Even if today’s scholars have more freedom, they are mostly using sources that were preserved by a totalitarian system of information, which from the earliest attested documents segregated “true” accounts from “untrue” accounts of Jesus, not necessarily on the basis of history but on the basis of theology.
CONCLUSIONS
Despite its many positive aspects, Travis James Campbell’s response to The End of Biblical Studies is ultimately unsuccessful. Craig’s use of C. Behans McCullagh's criteria does not support the historicity of the resurrection. Here are the main points:
-My claim still stands that McCullagh DOES NOT believe that the resurrection passes all of his tests. He explicitly said so in Justifying Historical Descriptions, and he expands on this assertion in his critique of Licona’s book.
-Craig believes that the resurrection of Jesus does pass all of McCullagh’s criteria.
-Therefore, either Craig misunderstands McCullagh’s criteria, or McCullagh misapplies or misunderstands his own criteria.
- In McCullagh’s most recent article on the resurrection, he particularly rejects Craig’s analogy between the unobservable entities posited by science and the supernatural entities posited by Craig.
-In fact, McCullagh’s recent article has clarified “that a theological account of the disciples’ experiences of the risen Jesus is better understood as an interpretation, not an explanation, of those experiences” (McCullagh, "The Resurrection of Jesus," p. 42).
- Craig is wrong to state that the resurrection of Jesus requires “ONLY ONE new supposition: that God exists” [my capitals]. In fact, such a conclusion requires many more, including that God wanted to raise Jesus from the dead or anyone else.
-Campbell uses terms like “existing knowledge” without clear definition, and overlooks that many of the features of the resurrection story cannot be classified as “existing knowledge.”
- Campbell, in particular, has misunderstood Murray’s theory of the occult, and he wrongly believes that Brooke is vetting a supernatural theory to explain William II’s death. Brooke did not consider Murray’s theory to be a supernatural explanation, and Brooke follows standard historical methods that do not even consider the supernatural as part of our pool of known causes that can be used to explain the past. This misunderstanding raises the question of whether Campbell actually read all of the sources (e.g., Murray’s book) he was discussing or using as evidence.

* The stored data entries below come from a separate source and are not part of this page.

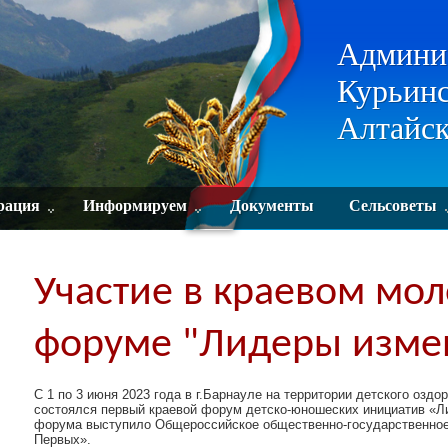
Админи
Курьинс
Алтайск
рация
Информируем
Документы
Сельсоветы
Участие в краевом мо
форуме "Лидеры изме
С 1 по 3 июня 2023 года в г.Барнауле на территории детского озд
состоялся первый краевой форум детско-юношеских инициатив «Л
форума выступило Общероссийское общественно-государственное
Первых».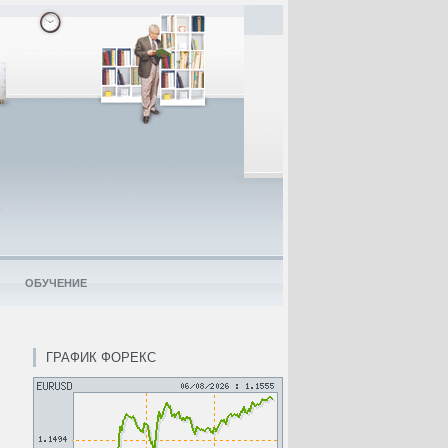
ОБУЧЕНИЕ
ГРАФИК ФОРЕКС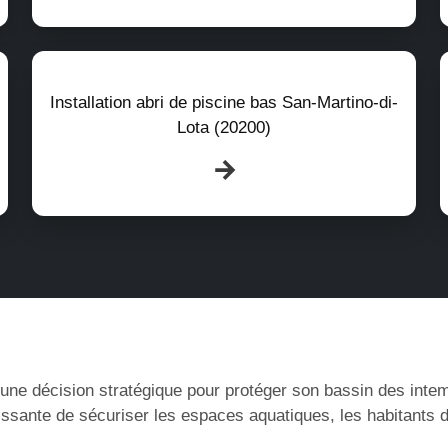
Installation abri de piscine bas San-Martino-di-
Lota (20200)
 une décision stratégique pour protéger son bassin des intemp
oissante de sécuriser les espaces aquatiques, les habitants 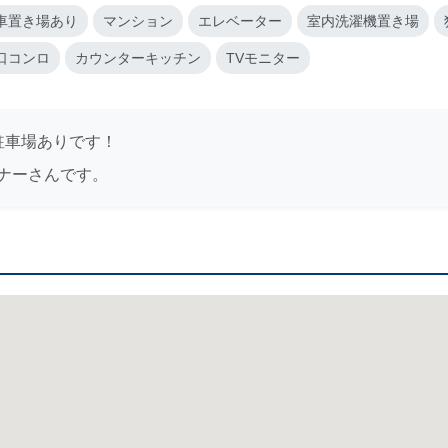
車置き場あり
マンション
エレベーター
室内洗濯機置き場
口コンロ
カウンターキッチン
TVモニター
駐車場ありです！
ナーさんです。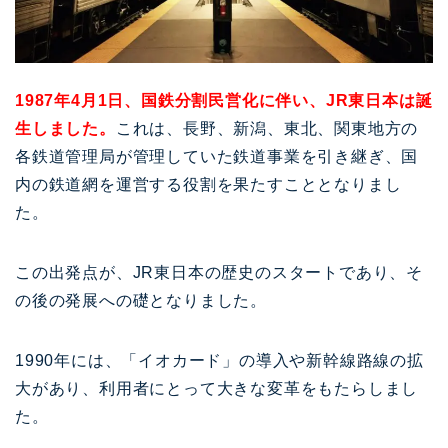
1987年4月1日、国鉄分割民営化に伴い、JR東日本は誕
生しました。
これは、長野、新潟、東北、関東地方の
各鉄道管理局が管理していた鉄道事業を引き継ぎ、国
内の鉄道網を運営する役割を果たすこととなりまし
た。
この出発点が、JR東日本の歴史のスタートであり、そ
の後の発展への礎となりました。
1990年には、「イオカード」の導入や新幹線路線の拡
大があり、利用者にとって大きな変革をもたらしまし
た。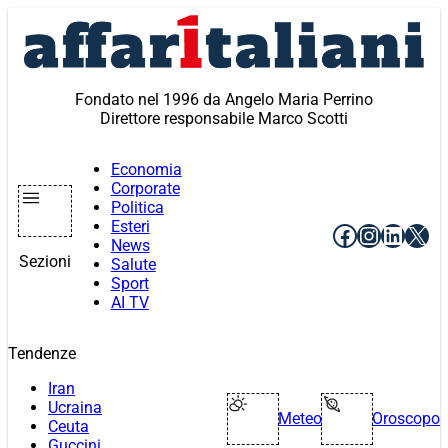
Vai
al
contenuto
Fondato nel 1996 da Angelo Maria Perrino
Direttore responsabile Marco Scotti
Economia
Corporate
Politica
Esteri
Facebook
Instagr
Linke
X
News
Sezioni
Salute
Sport
AI TV
Tendenze
Iran
Ucraina
Meteo
Oroscopo
Ceuta
Guccini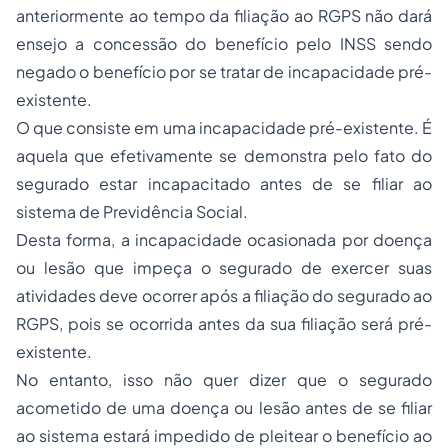
anteriormente ao tempo da filiação ao RGPS não dará
ensejo a concessão do benefício pelo INSS sendo
negado o benefício por se tratar de incapacidade pré-
existente.
O que consiste em uma incapacidade pré-existente. É
aquela que efetivamente se demonstra pelo fato do
segurado estar incapacitado antes de se filiar ao
sistema de Previdência Social.
Desta forma, a incapacidade ocasionada por doença
ou lesão que impeça o segurado de exercer suas
atividades deve ocorrer após a filiação do segurado ao
RGPS, pois se ocorrida antes da sua filiação será pré-
existente.
No entanto, isso não quer dizer que o segurado
acometido de uma doença ou lesão antes de se filiar
ao sistema estará impedido de pleitear o benefício ao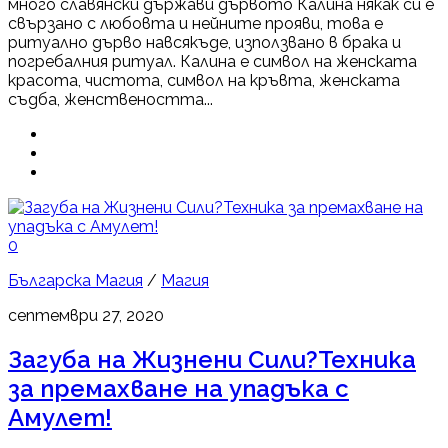
много славянски държави дървото Калина някак си е
свързано с любовта и нейните прояви, това е
ритуално дърво навсякъде, използвано в брака и
погребалния ритуал. Калина е символ на женската
красота, чистота, символ на кръвта, женската
съдба, женствеността...
0
Българска Магия
/
Магия
септември 27, 2020
Загуба на Жизнени Сили?Техника
за премахване на упадъка с
Амулет!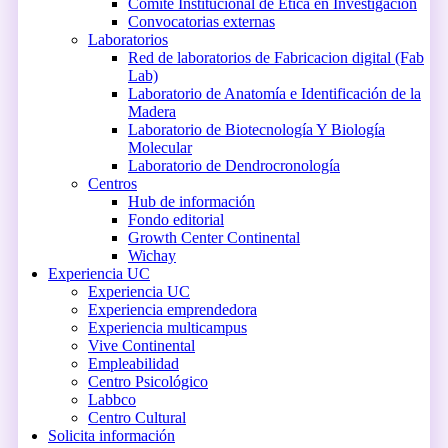
Comité Institucional de Ética en Investigación
Convocatorias externas
Laboratorios
Red de laboratorios de Fabricacion digital (Fab
Lab)
Laboratorio de Anatomía e Identificación de la
Madera
Laboratorio de Biotecnología Y Biología
Molecular
Laboratorio de Dendrocronología
Centros
Hub de información
Fondo editorial
Growth Center Continental
Wichay
Experiencia UC
Experiencia UC
Experiencia emprendedora
Experiencia multicampus
Vive Continental
Empleabilidad
Centro Psicológico
Labbco
Centro Cultural
Solicita información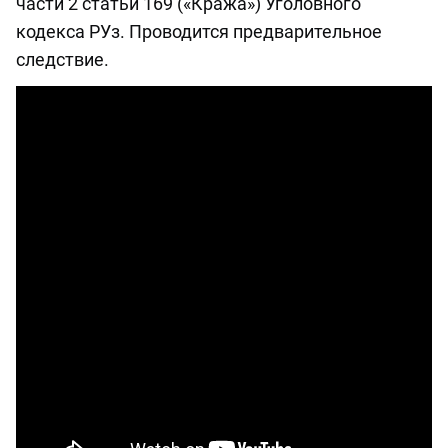
части 2 статьи 169 («Кража») Уголовного
кодекса РУз. Проводится предварительное
следствие.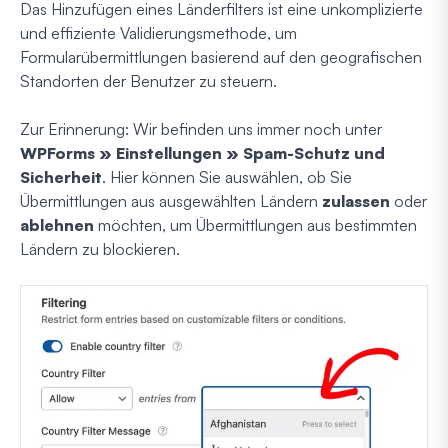
Das Hinzufügen eines Länderfilters ist eine unkomplizierte
und effiziente Validierungsmethode, um
Formularübermittlungen basierend auf den geografischen
Standorten der Benutzer zu steuern.
Zur Erinnerung: Wir befinden uns immer noch unter
WPForms » Einstellungen » Spam-Schutz und
Sicherheit
. Hier können Sie auswählen, ob Sie
Übermittlungen aus ausgewählten Ländern
zulassen
oder
ablehnen
möchten, um Übermittlungen aus bestimmten
Ländern zu blockieren.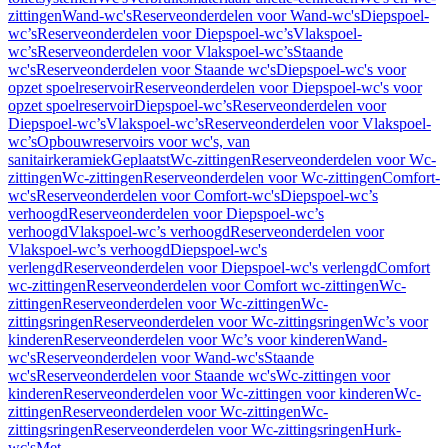
zittingen
Wand-wc's
Reserveonderdelen voor Wand-wc's
Diepspoel-
wc’s
Reserveonderdelen voor Diepspoel-wc’s
Vlakspoel-
wc’s
Reserveonderdelen voor Vlakspoel-wc’s
Staande
wc's
Reserveonderdelen voor Staande wc's
Diepspoel-wc's voor
opzet spoelreservoir
Reserveonderdelen voor Diepspoel-wc's voor
opzet spoelreservoir
Diepspoel-wc’s
Reserveonderdelen voor
Diepspoel-wc’s
Vlakspoel-wc’s
Reserveonderdelen voor Vlakspoel-
wc’s
Opbouwreservoirs voor wc's, van
sanitairkeramiek
Geplaatst
Wc-zittingen
Reserveonderdelen voor Wc-
zittingen
Wc-zittingen
Reserveonderdelen voor Wc-zittingen
Comfort-
wc's
Reserveonderdelen voor Comfort-wc's
Diepspoel-wc’s
verhoogd
Reserveonderdelen voor Diepspoel-wc’s
verhoogd
Vlakspoel-wc’s verhoogd
Reserveonderdelen voor
Vlakspoel-wc’s verhoogd
Diepspoel-wc's
verlengd
Reserveonderdelen voor Diepspoel-wc's verlengd
Comfort
wc-zittingen
Reserveonderdelen voor Comfort wc-zittingen
Wc-
zittingen
Reserveonderdelen voor Wc-zittingen
Wc-
zittingsringen
Reserveonderdelen voor Wc-zittingsringen
Wc’s voor
kinderen
Reserveonderdelen voor Wc’s voor kinderen
Wand-
wc's
Reserveonderdelen voor Wand-wc's
Staande
wc's
Reserveonderdelen voor Staande wc's
Wc-zittingen voor
kinderen
Reserveonderdelen voor Wc-zittingen voor kinderen
Wc-
zittingen
Reserveonderdelen voor Wc-zittingen
Wc-
zittingsringen
Reserveonderdelen voor Wc-zittingsringen
Hurk-
wc's
Met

-Both Craig and Campbell further confuse the issue by misidentifying the proper objects of explanation, which are the STORIES of a resurrection and empty tomb, and NOT the supposed resurrection and the empty tomb themselves.
-The fact remains that I (and Craig and Campbell, to my knowledge) have NEVER observed a supernatural phenomenon causing the origin of a supernatural claim IN ANY STORY. Supernatural causes or phenomena are NOT EXISTING KNOWLEDGE when explaining resurrection stories.
Finally, and given that we have existing knowledge of natural causes that can produce stories of resurrections even when they do not happen, both Craig and Campbell still fail to offer us a reason to use supernatural causes to explain the stories of Jesus’ resurrection.